Pas d’urgence même pour une atteinte aux prérogatives du CSE
En attendant, une « atteinte » aux prérogatives du CSE « n’est pas de nature à caractériser l’urgence » à suspendre la décision, considère le juge des référés dans son ordonnance : une suspension «ne pourrait avoir pour conséquence la reprise et la poursuite de la procédure ».
De plus, les « licenciements » devaient intervenir «à compter du 15 mars 2024 » et « les courriers de modification des contrats » avaient été envoyés aux salariés concernés entre le 16 et 19 janvier 2024, les intéressés disposant d’un délai d’un mois pour « y donner suite ».
Un congé de reclassement
« Dans ces circonstances, l’imminence des premiers licenciements, comme d’ailleurs leur nombre, ne peut être regardée comme établi », considérait le magistrat dans cette décision.

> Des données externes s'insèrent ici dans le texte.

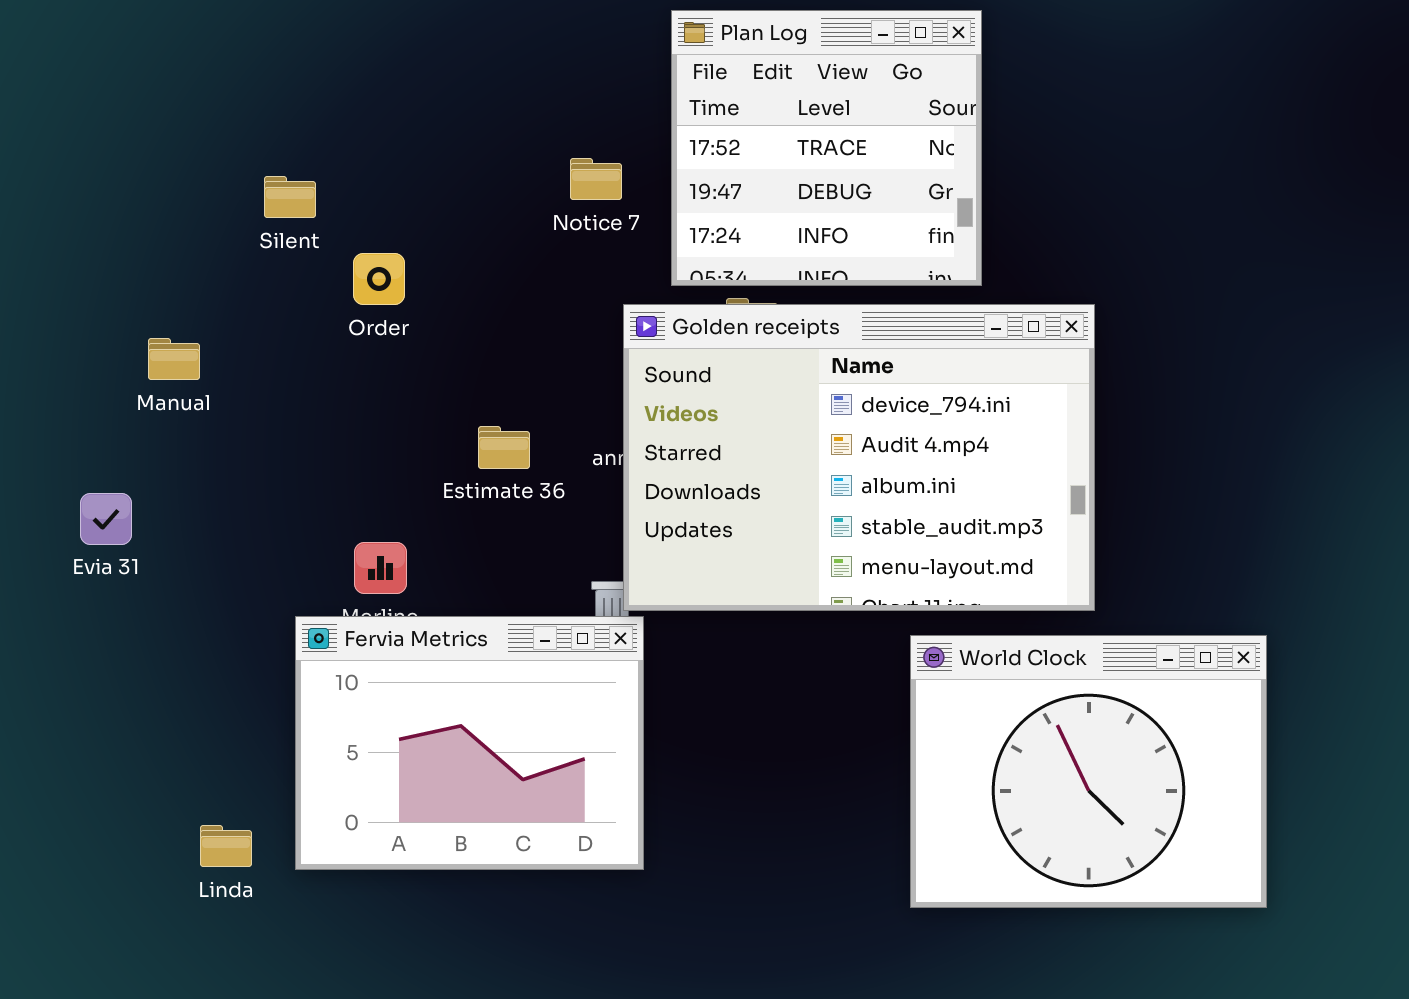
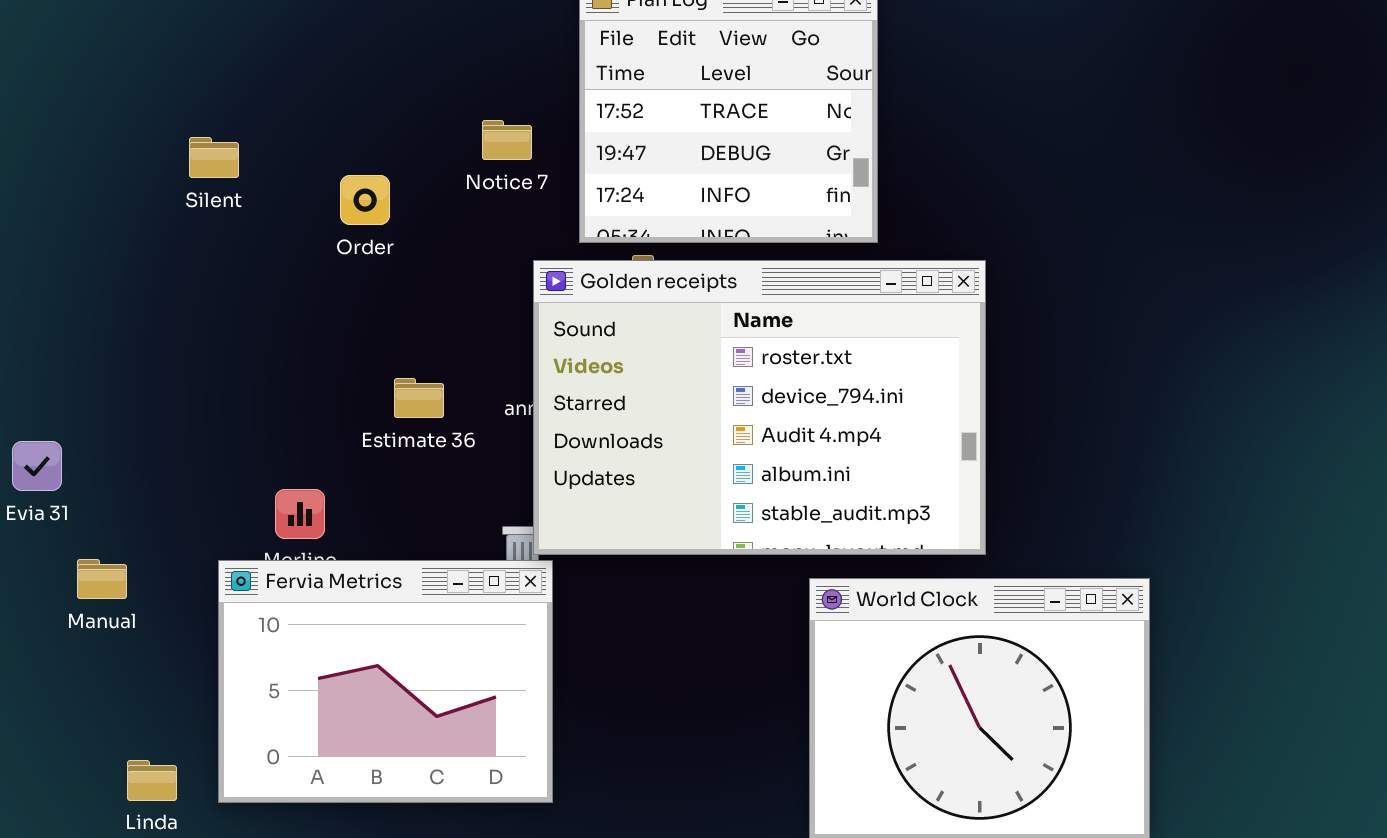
Order: [353,253,405,305] -> [340,175,390,225], moved
Golden receipts: [623,304,1095,611] -> [533,260,986,555], scrolled up 1 row
Manual: [148,338,200,380] -> [77,559,127,599], moved

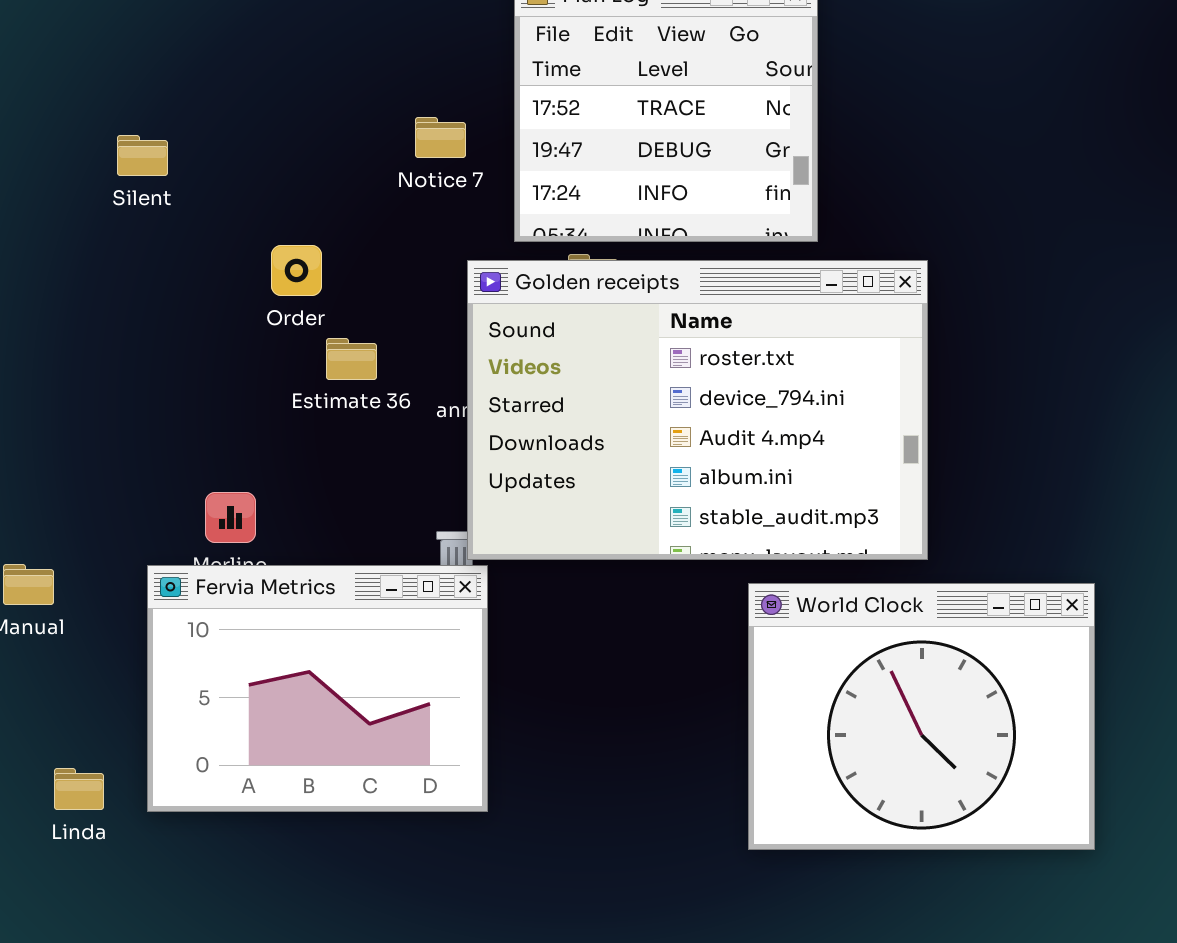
Order: [340,175,390,225] -> [271,245,322,296], moved
Estimate 36: [394,378,444,418] -> [326,338,377,380], moved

En tout état de cause, « si des salariés faisaient l’objet d’un licenciement avant le jugement au fond, ils bénéficieraient notamment d’un congé de reclassement pouvant aller jusqu’à trente mois et de l’assurance de perception d’un revenu sur cette période », rassure-t-il.
Il est toutefois « loisible » aux intéressés, « s’ils s’y croient fondés », de « contester leurs licenciements » aux prud’hommes, « y compris en référé », mais, pour ce qui concerne la justice administrative, « l’invocation des intérêts des salariés potentiellement licenciés ne suffit pas à établir l’urgence ».

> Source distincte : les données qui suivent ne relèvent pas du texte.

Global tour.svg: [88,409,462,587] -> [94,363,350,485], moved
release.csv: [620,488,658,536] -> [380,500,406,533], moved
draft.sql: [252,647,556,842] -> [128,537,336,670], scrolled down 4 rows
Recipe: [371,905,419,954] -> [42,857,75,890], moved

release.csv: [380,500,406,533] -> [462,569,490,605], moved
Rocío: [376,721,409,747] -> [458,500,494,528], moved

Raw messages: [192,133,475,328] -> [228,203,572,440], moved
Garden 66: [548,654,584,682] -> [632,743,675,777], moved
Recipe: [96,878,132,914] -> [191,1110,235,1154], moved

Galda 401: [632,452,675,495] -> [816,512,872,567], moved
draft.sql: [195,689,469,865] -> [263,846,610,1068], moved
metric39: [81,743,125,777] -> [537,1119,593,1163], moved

L’affaire prochainement réexaminée en collégiale
Comme l’avaient fait valoir les laboratoires Mayoly, la suspension de la décision porterait au contraire «atteinte à l’intérêt des salariés qui ont candidaté dans le cadre du volontariat» et qui ont « déjà été recrutés en contrat à durée indéterminée (CDI) dans une autre société ».
Enfin, « en se bornant » à dénoncer une « atteinte grave et immédiate aux intérêts des salariés » sans «assortir leur argumentation d’éléments probants », les représentants du personnel et les syndicats n’ont pu établir davantage « l’urgence » à suspendre cette homologation.
Leur demande a donc été rejetée en référé, mais l’affaire sera prochainement réexaminée par une formation collégiale de trois juges.